(Page segmentation data)
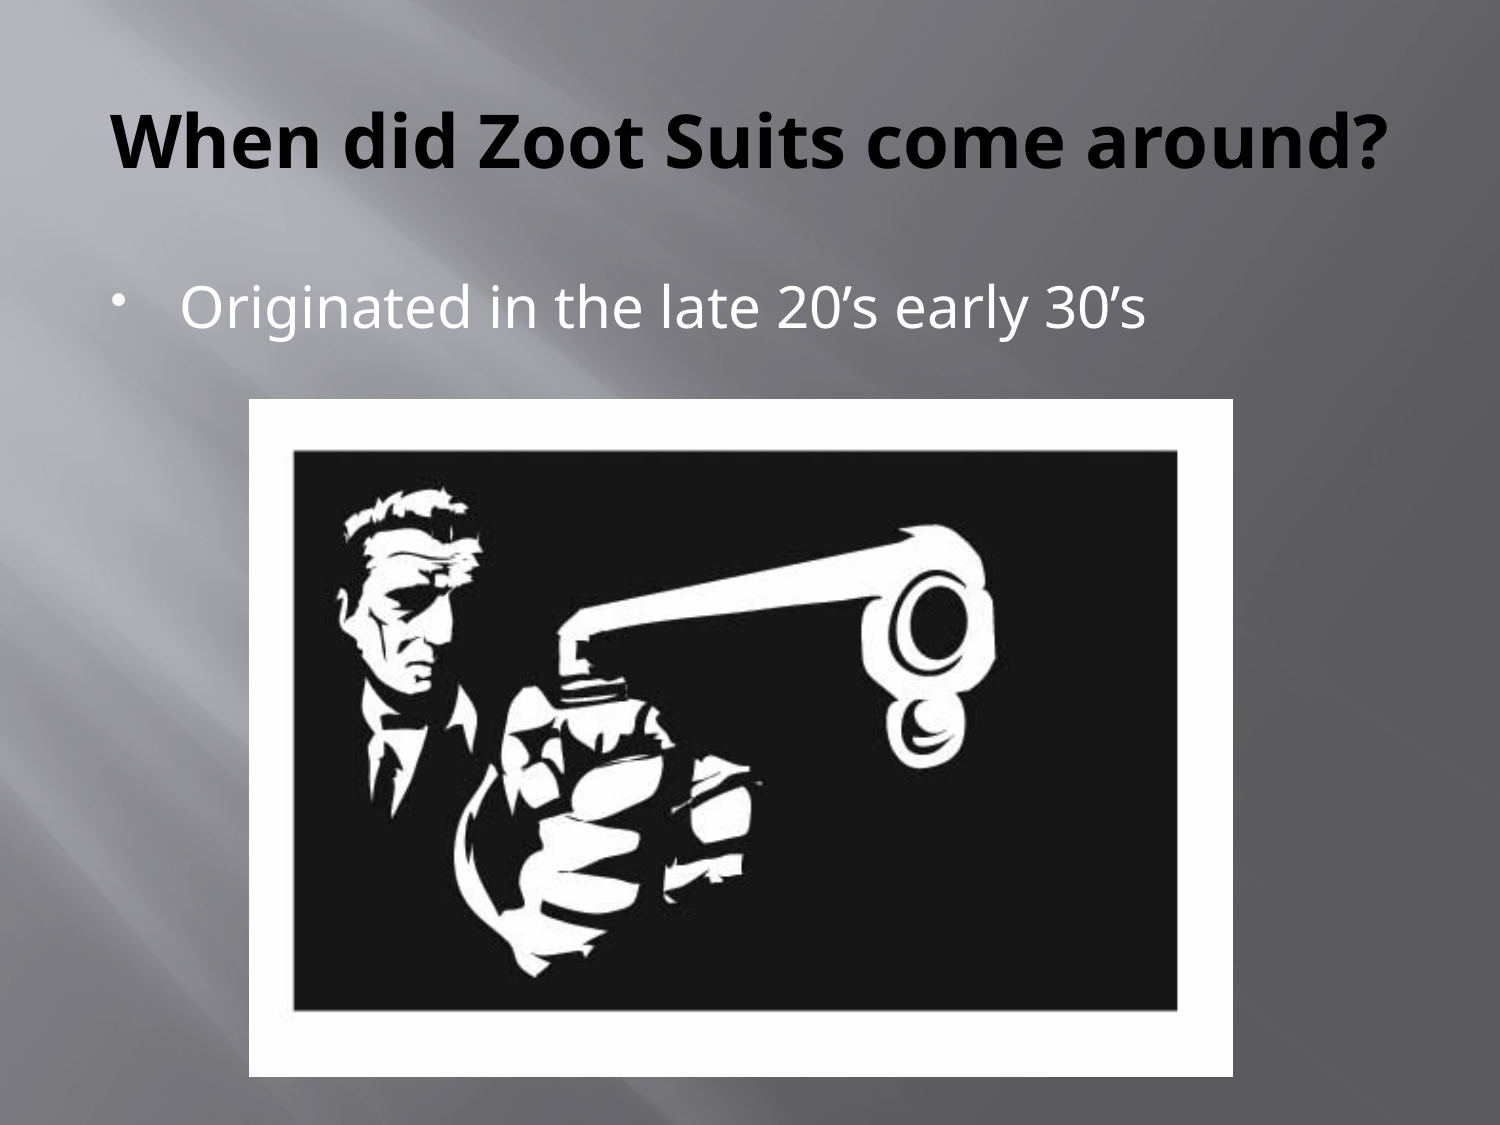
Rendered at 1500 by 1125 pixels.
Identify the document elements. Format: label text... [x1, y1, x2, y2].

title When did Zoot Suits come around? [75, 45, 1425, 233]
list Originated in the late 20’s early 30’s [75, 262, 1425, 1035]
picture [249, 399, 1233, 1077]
--
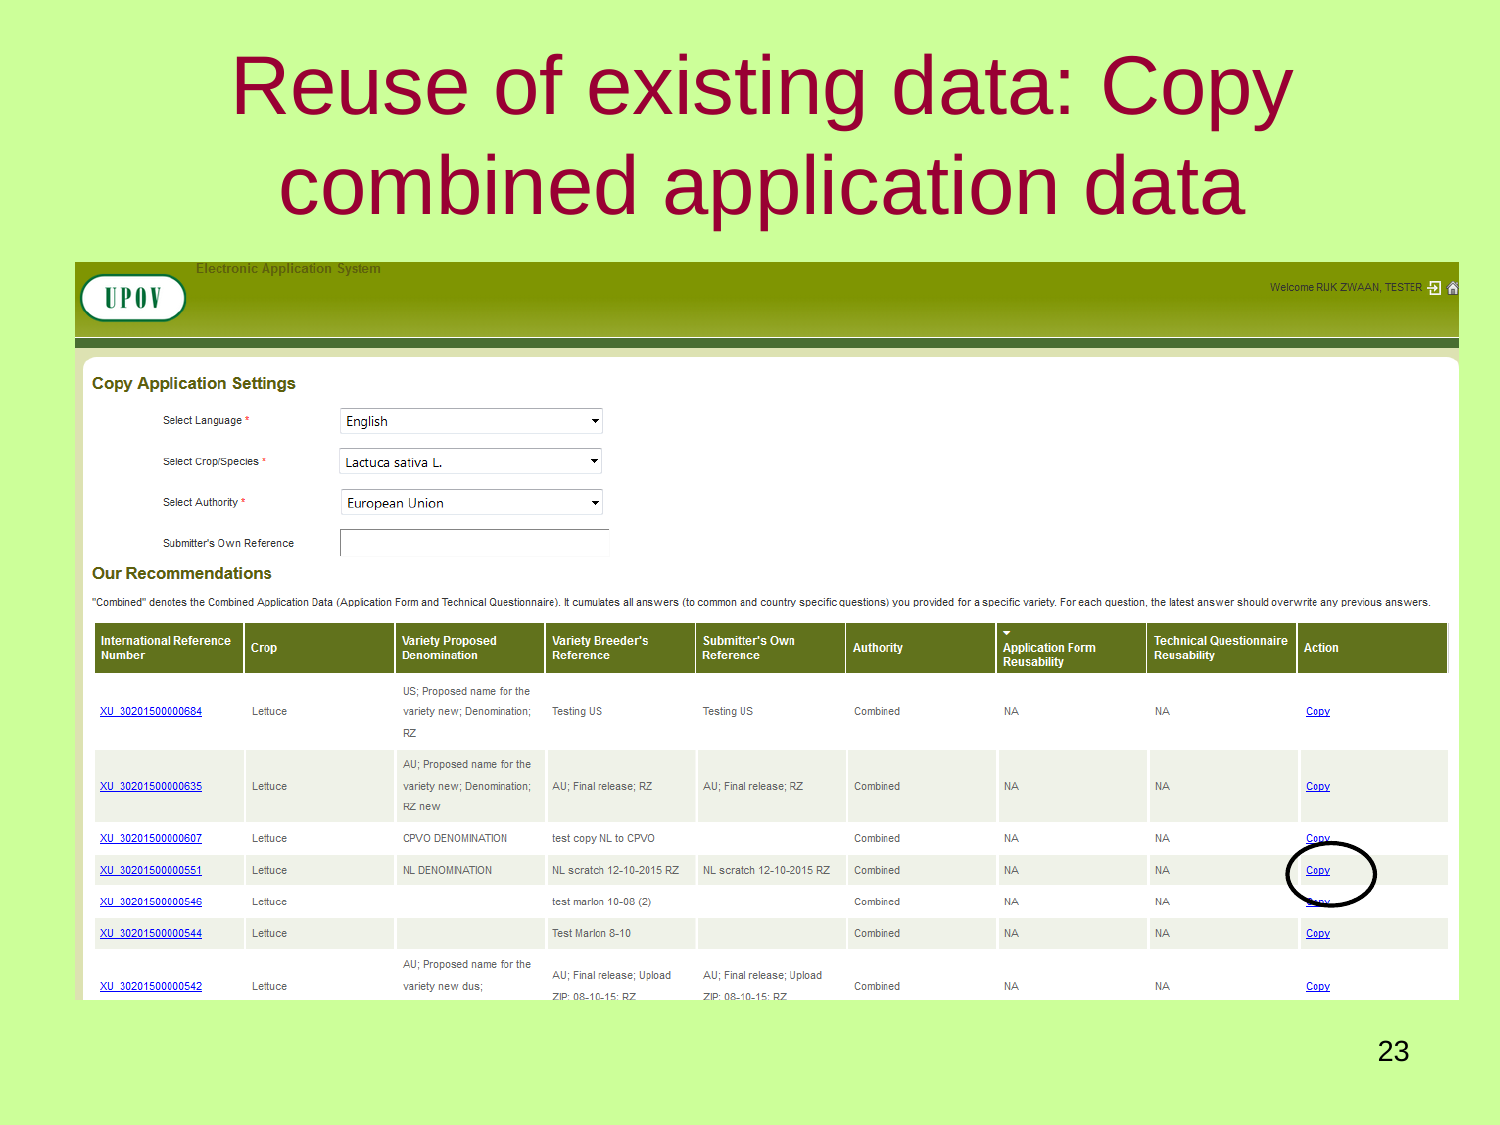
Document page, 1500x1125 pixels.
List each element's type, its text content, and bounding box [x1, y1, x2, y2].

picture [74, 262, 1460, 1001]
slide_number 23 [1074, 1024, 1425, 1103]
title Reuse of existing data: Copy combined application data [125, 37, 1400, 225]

Task prompt:
For every line in the data above that holds "pixels", return the line itself.

Finished exercise:
Rendered at 1500 by 1125 pixels.
Document page, 1500x1125 pixels.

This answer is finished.